***** Texte extrait

L'artilleur Joseph Vente, filmé pour La Grande illusion que Renoir vient tourner à Colmar en 1937.

Le prisonnier de guerre occupé aux travaux des champs dans une feme de Kemberg (Saxe)

 

 

 

 


 

Coup de coeur

Joseph Vente
prisonnier en Allemagne de 1940 à 1945

La vie volée de Joseph Vente, de Gumières
Une histoire d'homme sur fond de guerre

Le dernier figurant de la Grande illusion

Le 12 janvier prochain, Joseph Vente, de Gumières, fêtera ses 90 ans. Et ses amis déjà lui réservent une surprise : il verra, pour la première fois, La Grande Illusion, le film de Jean Renoir, tourné à Colmar, dans la cour de son régiment, où il tient, avec d'autres, un rôle de figurant. "Après, ce fut la guerre, je ne l'ai jamais vu", dit le vieil homme sans amertume. Le film raconte l'enfer des Poilus de 14-18, une douloureuse réalité que le jeune soldat n'allait pas tarder à connaître. Cette jeunesse volée par la captivité, qui a jeté, on le sent, une ombre sur sa vie, Joseph Vente a bien voulu en parler pour Village de Forez qui publie son récit dans un Cahier superbe.

Le tonton Joseph, comme on l'appelle ici, n'emploie pas de grands mots. L'homme meurtri laisse parler son cœur, avec cette tendresse de ceux qui, malgré tout, veulent croire à la paix, à la fraternité. "Il a connu la guerre, mais toute sa vie, au fond, n'est qu'une histoire d'amour" dit son voisin, André Courbey.

Gumières. Le village, qui s'étire au loin sous la protection du clocher trapu de l'église, semble hors du temps et hors d'atteinte. C'est bien le seul endroit où les lapins sauvages qui broutent l'herbe et le silence en bordure de la route ne sont pas le moins du monde effarouchés par les passants : même en période de chasse, ils ne bronchent pas d'un poil.

**********

● **Consigne 1**
Répondez brièvement à ces questions sur l'article sur Joseph Vente :
(a) Quel âge Joseph Vente fêtera-t-il le 12 janvier prochain ?
(b) Qui affirme que toute sa vie n'est, au fond, qu'une histoire d'amour ?
(c) Par qui les lapins sauvages de Gumières ne sont-ils pas effarouchés ?
● **Consigne 2**
Rédigez la suite de l'article sur Joseph Vente, à partir de sa dernière phrase.
Les entrées qui suivent n'ont aucun lien avec l'article sur Joseph Vente.

***** Données fournies

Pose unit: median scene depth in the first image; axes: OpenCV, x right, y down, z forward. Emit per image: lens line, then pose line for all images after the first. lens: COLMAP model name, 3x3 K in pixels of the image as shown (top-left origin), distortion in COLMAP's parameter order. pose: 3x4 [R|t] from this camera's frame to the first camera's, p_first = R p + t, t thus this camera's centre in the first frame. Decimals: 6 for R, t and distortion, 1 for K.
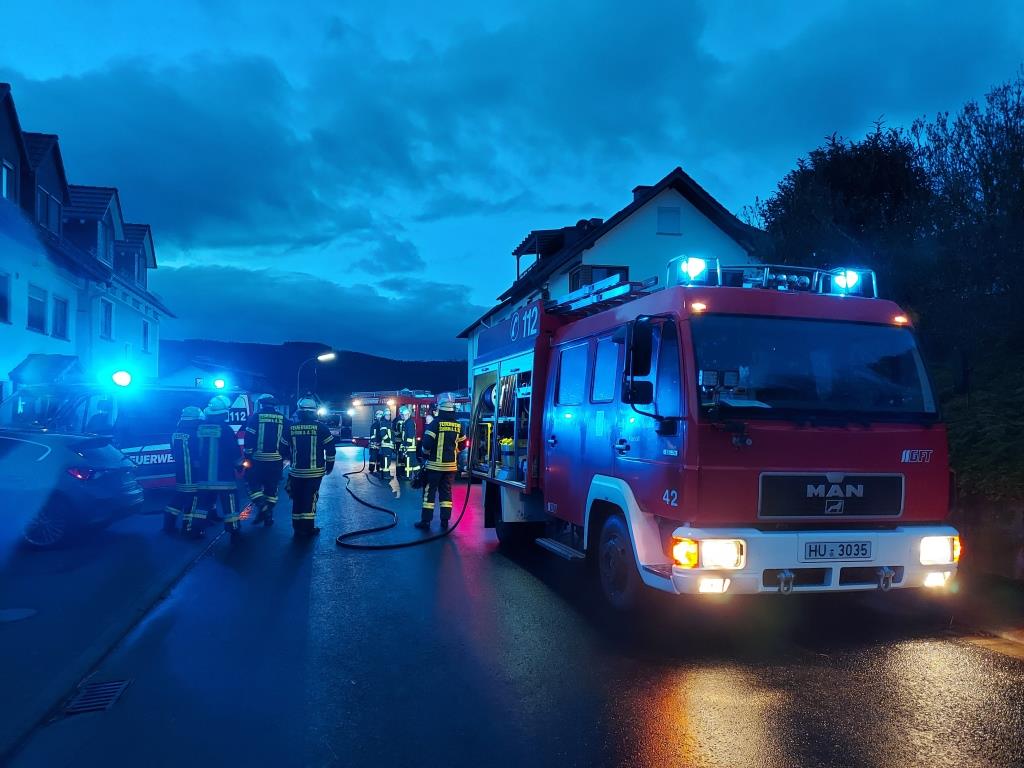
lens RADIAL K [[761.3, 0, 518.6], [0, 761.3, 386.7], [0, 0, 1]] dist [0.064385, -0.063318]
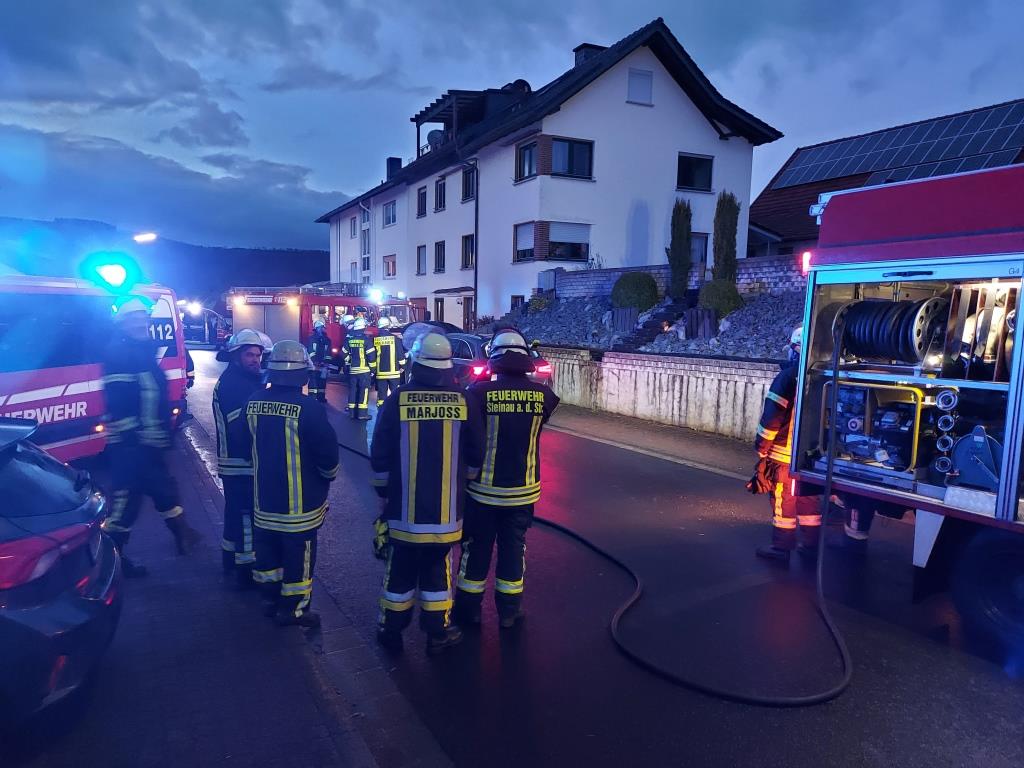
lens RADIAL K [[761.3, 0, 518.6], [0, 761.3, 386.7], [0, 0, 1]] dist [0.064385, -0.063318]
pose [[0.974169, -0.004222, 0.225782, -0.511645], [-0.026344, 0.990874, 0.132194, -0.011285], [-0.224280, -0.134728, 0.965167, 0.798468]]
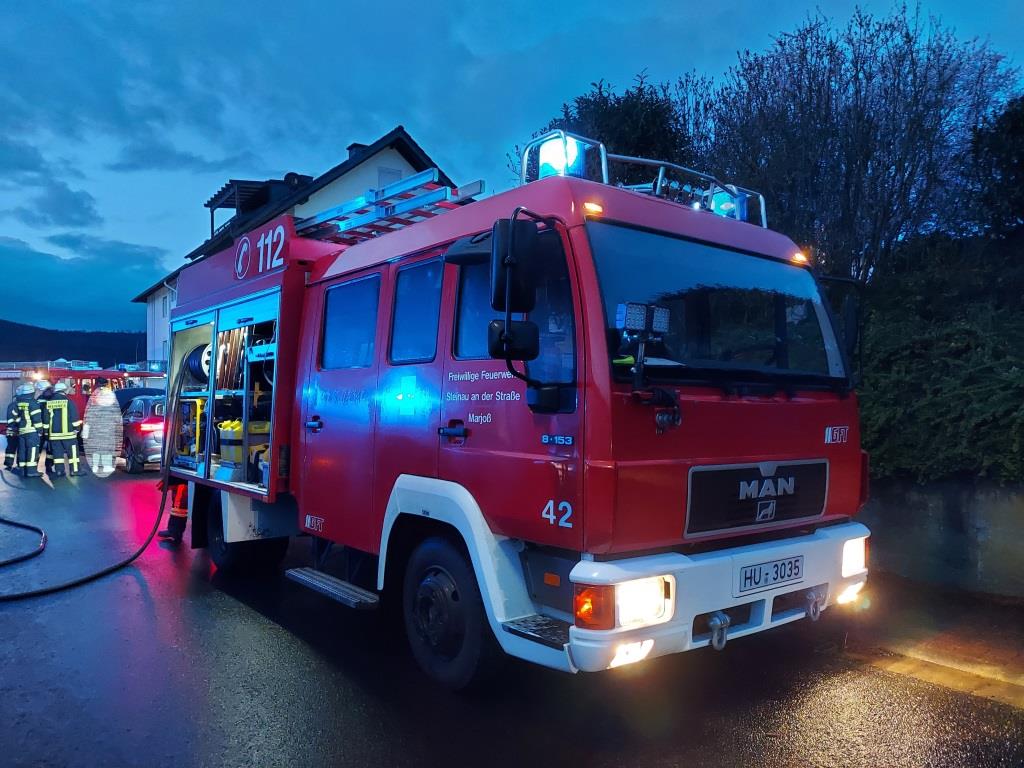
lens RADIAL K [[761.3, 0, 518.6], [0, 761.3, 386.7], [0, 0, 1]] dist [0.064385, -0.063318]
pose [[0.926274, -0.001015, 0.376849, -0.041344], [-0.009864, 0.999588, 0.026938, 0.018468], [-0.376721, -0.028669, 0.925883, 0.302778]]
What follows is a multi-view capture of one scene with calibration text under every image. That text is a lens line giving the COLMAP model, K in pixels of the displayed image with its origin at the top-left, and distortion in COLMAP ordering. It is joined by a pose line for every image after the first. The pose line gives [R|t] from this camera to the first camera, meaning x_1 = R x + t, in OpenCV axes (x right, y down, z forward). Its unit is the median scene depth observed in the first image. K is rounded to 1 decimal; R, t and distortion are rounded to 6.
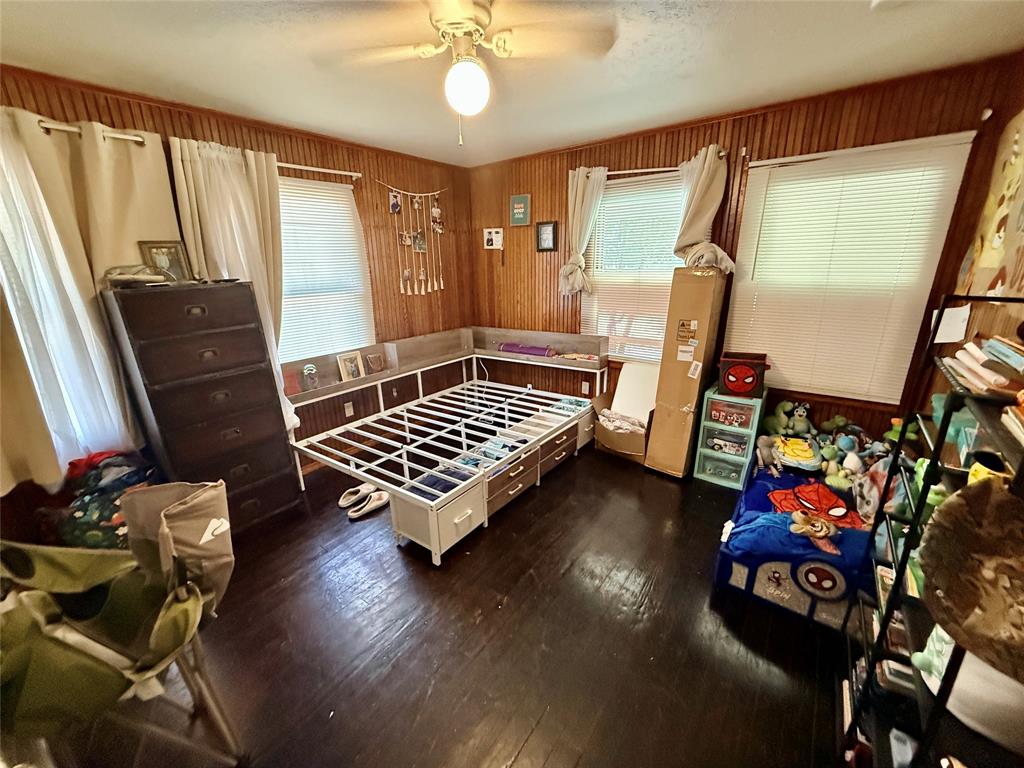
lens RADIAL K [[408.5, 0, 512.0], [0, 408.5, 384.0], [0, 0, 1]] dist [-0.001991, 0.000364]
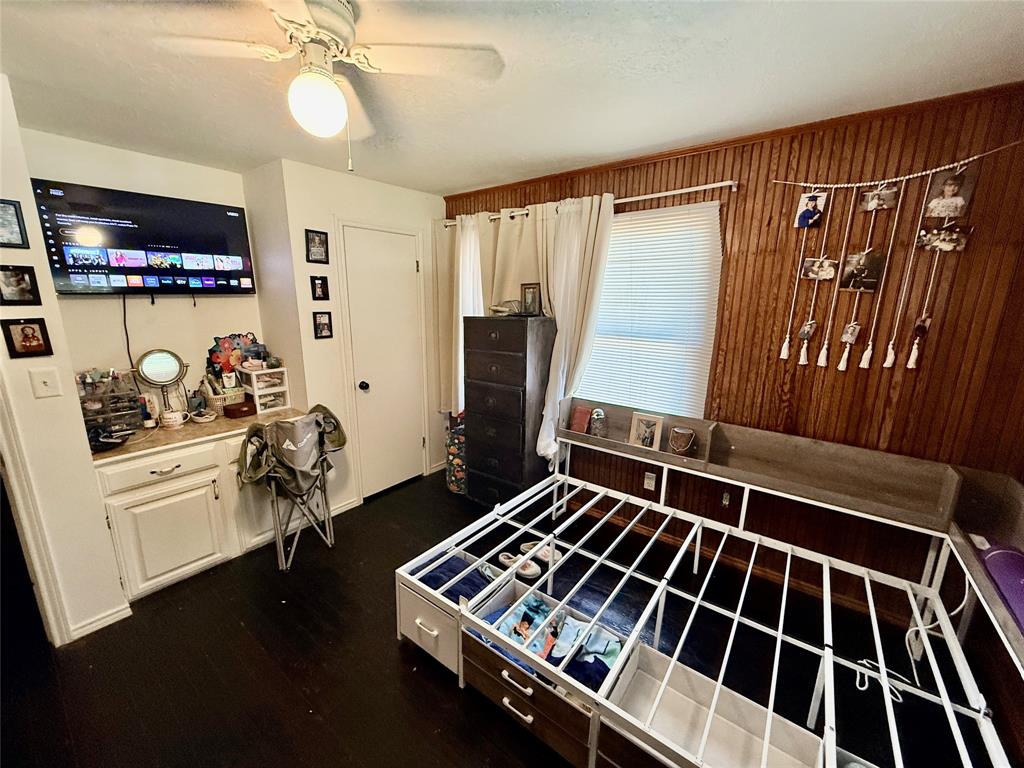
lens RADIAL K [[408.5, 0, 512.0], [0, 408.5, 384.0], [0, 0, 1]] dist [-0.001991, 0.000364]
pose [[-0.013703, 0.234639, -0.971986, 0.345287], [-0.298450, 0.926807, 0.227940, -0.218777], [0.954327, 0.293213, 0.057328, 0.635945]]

**********

● **Réponse 1**
(a) 90 ans.
(b) Son voisin, André Courbey.
(c) Par les passants.

● **Réponse 2**
C'est de là que Joseph Vente est parti pour la guerre.

A 22 ans et des poussières. La guerre, il connaissait déjà, on pourrait dire depuis toujours : il est né l'année de Verdun, le 12 janvier 1916, ce qui lui valut d'être incorporé avec la classe 35. A l'époque, on servait deux ans sous les drapeaux. Démobilisé fin octobre 1938, le voilà de retour au pays, mais pour peu de temps. Rappelé pour 21 jours, il ne reviendra que six ans plus tard, la guerre finie. Soit neuf ans d'une jeunesse volée, neuf ans de privations qui ont laissé leur marque.

Sûr qu'il avait de quoi être aigri, Joseph Vente. Rassurez-vous, il ne l'est pas le moins du monde. Certes, on sent bien qu'il a souffert de privations, affectives surtout. On a beau être une force de la nature, bien dans son corps, bien dans sa tête, cinq ans d'éloignement, sans lien ni personne à qui se raccrocher, ça finit par détruire.

"Cinq ans, ça fait long, on ne se voyait plus revenir. On n'avait plus d'affection pour sa famille, plus d'affection pour son pays ni rien du tout", se souvient Joseph Vente. La guerre ? "Nos obus de 75 étaient tractés par six chevaux, alors que les Allemands avaient de puissants engins. Jamais nous n'avons eu de position stable, on a toujours fait marche arrière". Jusqu'au jour où le bataillon est fait prisonnier. Fallait-il s'évader ? "C'était le jour de l'armistice, le 24 juin 40, on avait l'assurance que ceux qui étaient faits prisonniers ce jour-là n'iraient pas en Allemagne". La plupart font confiance aux sirènes rassurantes : "Quand le train sera rétabli, nous rentrerons chez nous". C'est avec cet espoir qu'ils s'entassent un matin dans des wagons belges à bestiaux... une sentinelle à chaque porte. Direction: les camps, les miradors, les barbelés. "Deux tranches de pain par jour, la paille pour dormir, la nuit avec les poux".

Deux de ses frères étaient prisonniers comme lui."Je n'ai jamais eu de nouvelles, je n'ai su qu'ils étaient vivants que quand je suis rentré". De retour au pays, il a parfois encore le sentiment d'abandon : "J'ai touché 400 francs pour cinq ans de prisonnier avec un costume et une paire de souliers. Un costume en coton coûtait alors 250 ou 300 francs. Pour toute l'année, un ouvrier agricole de 18 ou 20 ans gagnait 2 000 francs, à peu près 10 francs la journée". Le sentiment que la vie était repartie sans lui, c'est la seule amertume que Joseph laisse poindre.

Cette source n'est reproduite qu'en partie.